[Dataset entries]
┄┄┄┄┄┄┄┄┄┄
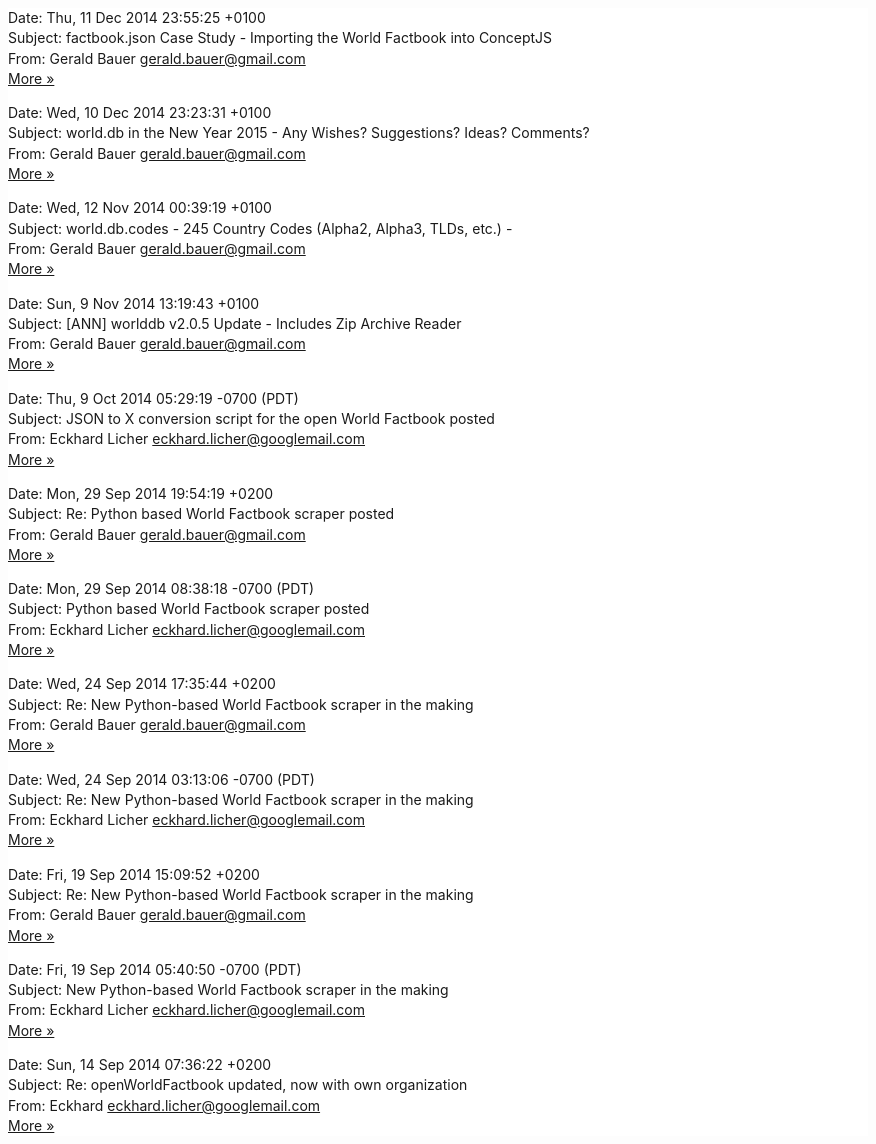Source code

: Date: Thu, 11 Dec 2014 23:55:25 +0100<br>
Subject: factbook.json Case Study - Importing the World Factbook into ConceptJS<br>
From: Gerald Bauer <gerald.bauer@gmail.com><br>
[More »](2014/2014-12-11_001.txt)

Date: Wed, 10 Dec 2014 23:23:31 +0100<br>
Subject: world.db in the New Year 2015 - Any Wishes? Suggestions? Ideas? Comments?<br>
From: Gerald Bauer <gerald.bauer@gmail.com><br>
[More »](2014/2014-12-10_001.txt)

Date: Wed, 12 Nov 2014 00:39:19 +0100<br>
Subject: world.db.codes - 245 Country Codes (Alpha2, Alpha3, TLDs, etc.) -<br>
From: Gerald Bauer <gerald.bauer@gmail.com><br>
[More »](2014/2014-11-11_001.txt)

Date: Sun, 9 Nov 2014 13:19:43 +0100<br>
Subject: [ANN] worlddb v2.0.5 Update - Includes Zip Archive Reader<br>
From: Gerald Bauer <gerald.bauer@gmail.com><br>
[More »](2014/2014-11-09_001.txt)

Date: Thu, 9 Oct 2014 05:29:19 -0700 (PDT)<br>
Subject: JSON to X conversion script for the open World Factbook posted<br>
From: Eckhard Licher <eckhard.licher@googlemail.com><br>
[More »](2014/2014-10-09_001.txt)

Date: Mon, 29 Sep 2014 19:54:19 +0200<br>
Subject: Re: Python based World Factbook scraper posted<br>
From: Gerald Bauer <gerald.bauer@gmail.com><br>
[More »](2014/2014-09-29_001.txt)

Date: Mon, 29 Sep 2014 08:38:18 -0700 (PDT)<br>
Subject: Python based World Factbook scraper posted<br>
From: Eckhard Licher <eckhard.licher@googlemail.com><br>
[More »](2014/2014-09-29_002.txt)

Date: Wed, 24 Sep 2014 17:35:44 +0200<br>
Subject: Re: New Python-based World Factbook scraper in the making<br>
From: Gerald Bauer <gerald.bauer@gmail.com><br>
[More »](2014/2014-09-24_001.txt)

Date: Wed, 24 Sep 2014 03:13:06 -0700 (PDT)<br>
Subject: Re: New Python-based World Factbook scraper in the making<br>
From: Eckhard Licher <eckhard.licher@googlemail.com><br>
[More »](2014/2014-09-24_002.txt)

Date: Fri, 19 Sep 2014 15:09:52 +0200<br>
Subject: Re: New Python-based World Factbook scraper in the making<br>
From: Gerald Bauer <gerald.bauer@gmail.com><br>
[More »](2014/2014-09-19_001.txt)

Date: Fri, 19 Sep 2014 05:40:50 -0700 (PDT)<br>
Subject: New Python-based World Factbook scraper in the making<br>
From: Eckhard Licher <eckhard.licher@googlemail.com><br>
[More »](2014/2014-09-19_002.txt)

Date: Sun, 14 Sep 2014 07:36:22 +0200<br>
Subject: Re: openWorldFactbook updated, now with own organization<br>
From: Eckhard <eckhard.licher@googlemail.com><br>
[More »](2014/2014-09-14_001.txt)

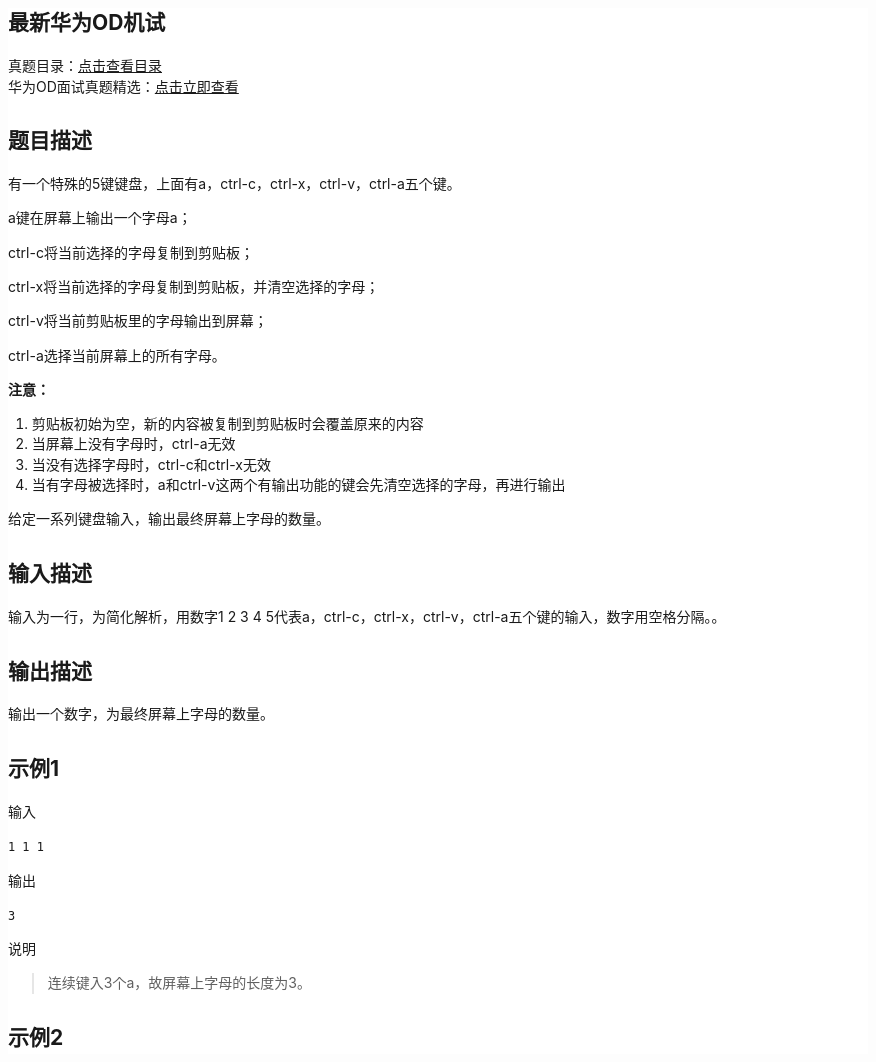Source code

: ## 最新华为OD机试

真题目录：[点击查看目录](https://blog.csdn.net/banxia_frontend/article/details/129640773)  
华为OD面试真题精选：[点击立即查看](https://blog.csdn.net/banxia_frontend/category_12436481.html)

## 题目描述

有一个特殊的5键键盘，上面有a，ctrl-c，ctrl-x，ctrl-v，ctrl-a五个键。

a键在屏幕上输出一个字母a；

ctrl-c将当前选择的字母复制到剪贴板；

ctrl-x将当前选择的字母复制到剪贴板，并清空选择的字母；

ctrl-v将当前剪贴板里的字母输出到屏幕；

ctrl-a选择当前屏幕上的所有字母。

**注意：**

  1. 剪贴板初始为空，新的内容被复制到剪贴板时会覆盖原来的内容
  2. 当屏幕上没有字母时，ctrl-a无效
  3. 当没有选择字母时，ctrl-c和ctrl-x无效
  4. 当有字母被选择时，a和ctrl-v这两个有输出功能的键会先清空选择的字母，再进行输出

给定一系列键盘输入，输出最终屏幕上字母的数量。

## 输入描述

输入为一行，为简化解析，用数字1 2 3 4 5代表a，ctrl-c，ctrl-x，ctrl-v，ctrl-a五个键的输入，数字用空格分隔。。

## 输出描述

输出一个数字，为最终屏幕上字母的数量。

## 示例1

输入

    
    
    1 1 1
    

输出

    
    
    3
    

说明

> 连续键入3个a，故屏幕上字母的长度为3。

## 示例2
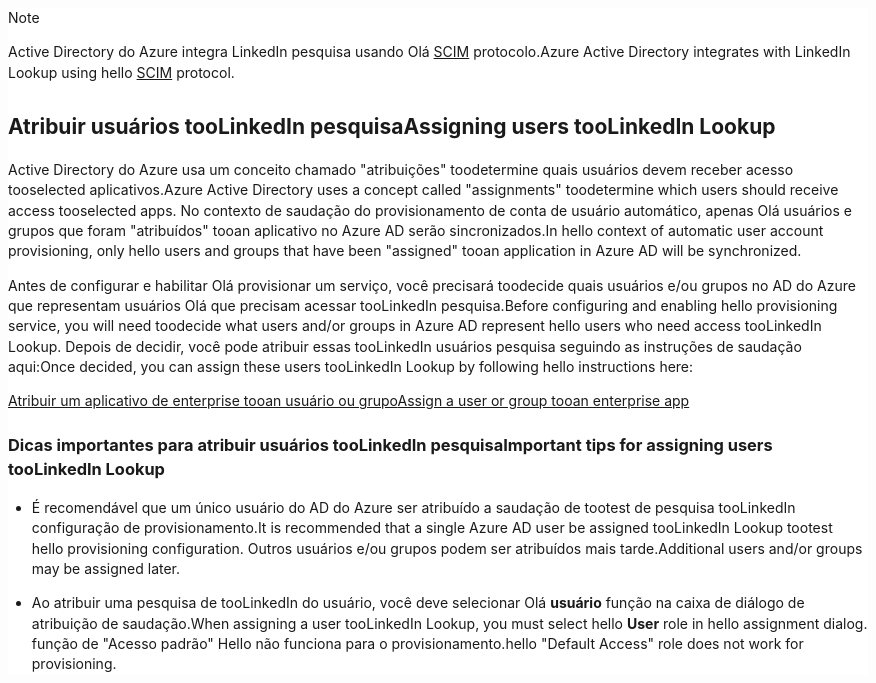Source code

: > [!NOTE]
> <span data-ttu-id="46205-110">Active Directory do Azure integra LinkedIn pesquisa usando Olá [SCIM](http://www.simplecloud.info/) protocolo.</span><span class="sxs-lookup"><span data-stu-id="46205-110">Azure Active Directory integrates with LinkedIn Lookup using hello [SCIM](http://www.simplecloud.info/) protocol.</span></span>

## <a name="assigning-users-toolinkedin-lookup"></a><span data-ttu-id="46205-111">Atribuir usuários tooLinkedIn pesquisa</span><span class="sxs-lookup"><span data-stu-id="46205-111">Assigning users tooLinkedIn Lookup</span></span>

<span data-ttu-id="46205-112">Active Directory do Azure usa um conceito chamado "atribuições" toodetermine quais usuários devem receber acesso tooselected aplicativos.</span><span class="sxs-lookup"><span data-stu-id="46205-112">Azure Active Directory uses a concept called "assignments" toodetermine which users should receive access tooselected apps.</span></span> <span data-ttu-id="46205-113">No contexto de saudação do provisionamento de conta de usuário automático, apenas Olá usuários e grupos que foram "atribuídos" tooan aplicativo no Azure AD serão sincronizados.</span><span class="sxs-lookup"><span data-stu-id="46205-113">In hello context of automatic user account provisioning, only hello users and groups that have been "assigned" tooan application in Azure AD will be synchronized.</span></span> 

<span data-ttu-id="46205-114">Antes de configurar e habilitar Olá provisionar um serviço, você precisará toodecide quais usuários e/ou grupos no AD do Azure que representam usuários Olá que precisam acessar tooLinkedIn pesquisa.</span><span class="sxs-lookup"><span data-stu-id="46205-114">Before configuring and enabling hello provisioning service, you will need toodecide what users and/or groups in Azure AD represent hello users who need access tooLinkedIn Lookup.</span></span> <span data-ttu-id="46205-115">Depois de decidir, você pode atribuir essas tooLinkedIn usuários pesquisa seguindo as instruções de saudação aqui:</span><span class="sxs-lookup"><span data-stu-id="46205-115">Once decided, you can assign these users tooLinkedIn Lookup by following hello instructions here:</span></span>

[<span data-ttu-id="46205-116">Atribuir um aplicativo de enterprise tooan usuário ou grupo</span><span class="sxs-lookup"><span data-stu-id="46205-116">Assign a user or group tooan enterprise app</span></span>](active-directory-coreapps-assign-user-azure-portal.md)

### <a name="important-tips-for-assigning-users-toolinkedin-lookup"></a><span data-ttu-id="46205-117">Dicas importantes para atribuir usuários tooLinkedIn pesquisa</span><span class="sxs-lookup"><span data-stu-id="46205-117">Important tips for assigning users tooLinkedIn Lookup</span></span>

*   <span data-ttu-id="46205-118">É recomendável que um único usuário do AD do Azure ser atribuído a saudação de tootest de pesquisa tooLinkedIn configuração de provisionamento.</span><span class="sxs-lookup"><span data-stu-id="46205-118">It is recommended that a single Azure AD user be assigned tooLinkedIn Lookup tootest hello provisioning configuration.</span></span> <span data-ttu-id="46205-119">Outros usuários e/ou grupos podem ser atribuídos mais tarde.</span><span class="sxs-lookup"><span data-stu-id="46205-119">Additional users and/or groups may be assigned later.</span></span>

*   <span data-ttu-id="46205-120">Ao atribuir uma pesquisa de tooLinkedIn do usuário, você deve selecionar Olá **usuário** função na caixa de diálogo de atribuição de saudação.</span><span class="sxs-lookup"><span data-stu-id="46205-120">When assigning a user tooLinkedIn Lookup, you must select hello **User** role in hello assignment dialog.</span></span> <span data-ttu-id="46205-121">função de "Acesso padrão" Hello não funciona para o provisionamento.</span><span class="sxs-lookup"><span data-stu-id="46205-121">hello "Default Access" role does not work for provisioning.</span></span>
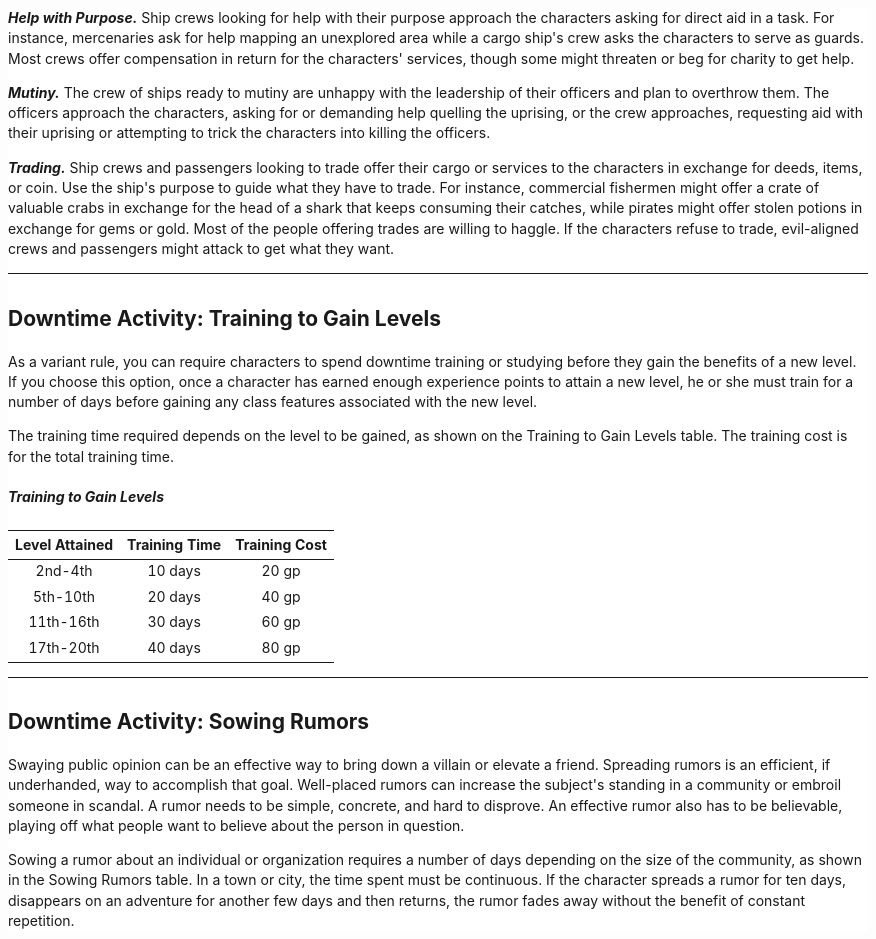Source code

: ***Help with Purpose.*** Ship crews looking for help with their purpose approach the characters asking for direct aid in a task. For instance, mercenaries ask for help mapping an unexplored area while a cargo ship's crew asks the characters to serve as guards. Most crews offer compensation in return for the characters' services, though some might threaten or beg for charity to get help.

***Mutiny.*** The crew of ships ready to mutiny are unhappy with the leadership of their officers and plan to overthrow them. The officers approach the characters, asking for or demanding help quelling the uprising, or the crew approaches, requesting aid with their uprising or attempting to trick the characters into killing the officers.

***Trading.*** Ship crews and passengers looking to trade offer their cargo or services to the characters in exchange for deeds, items, or coin. Use the ship's purpose to guide what they have to trade. For instance, commercial fishermen might offer a crate of valuable crabs in exchange for the head of a shark that keeps consuming their catches, while pirates might offer stolen potions in exchange for gems or gold. Most of the people offering trades are willing to haggle. If the characters refuse to trade, evil-aligned crews and passengers might attack to get what they want.

---

## Downtime Activity: Training to Gain Levels

As a variant rule, you can require characters to spend downtime training or studying before they gain the benefits of a new level. If you choose this option, once a character has earned enough experience points to attain a new level, he or she must train for a number of days before gaining any class features associated with the new level.

The training time required depends on the level to be gained, as shown on the Training to Gain Levels table. The training cost is for the total training time.

##### Training to Gain Levels
| Level Attained | Training Time | Training Cost |
|:--------------:|:-------------:|:-------------:|
|     2nd-4th    |    10 days    |     20 gp     |
|    5th-10th    |    20 days    |     40 gp     |
|    11th-16th   |    30 days    |     60 gp     |
|    17th-20th   |    40 days    |     80 gp     |

---

## Downtime Activity: Sowing Rumors

Swaying public opinion can be an effective way to bring down a villain or elevate a friend. Spreading rumors is an efficient, if underhanded, way to accomplish that goal. Well-placed rumors can increase the subject's standing in a community or embroil someone in scandal. A rumor needs to be simple, concrete, and hard to disprove. An effective rumor also has to be believable, playing off what people want to believe about the person in question.

Sowing a rumor about an individual or organization requires a number of days depending on the size of the community, as shown in the Sowing Rumors table. In a town or city, the time spent must be continuous. If the character spreads a rumor for ten days, disappears on an adventure for another few days and then returns, the rumor fades away without the benefit of constant repetition.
┄┄┄┄┄┄┄┄┄┄
- Task prompt
For every line in the data above that has the string "number", return that line.

- Result of this exercise
As a variant rule, you can require characters to spend downtime training or studying before they gain the benefits of a new level. If you choose this option, once a character has earned enough experience points to attain a new level, he or she must train for a number of days before gaining any class features associated with the new level.
Sowing a rumor about an individual or organization requires a number of days depending on the size of the community, as shown in the Sowing Rumors table. In a town or city, the time spent must be continuous. If the character spreads a rumor for ten days, disappears on an adventure for another few days and then returns, the rumor fades away without the benefit of constant repetition.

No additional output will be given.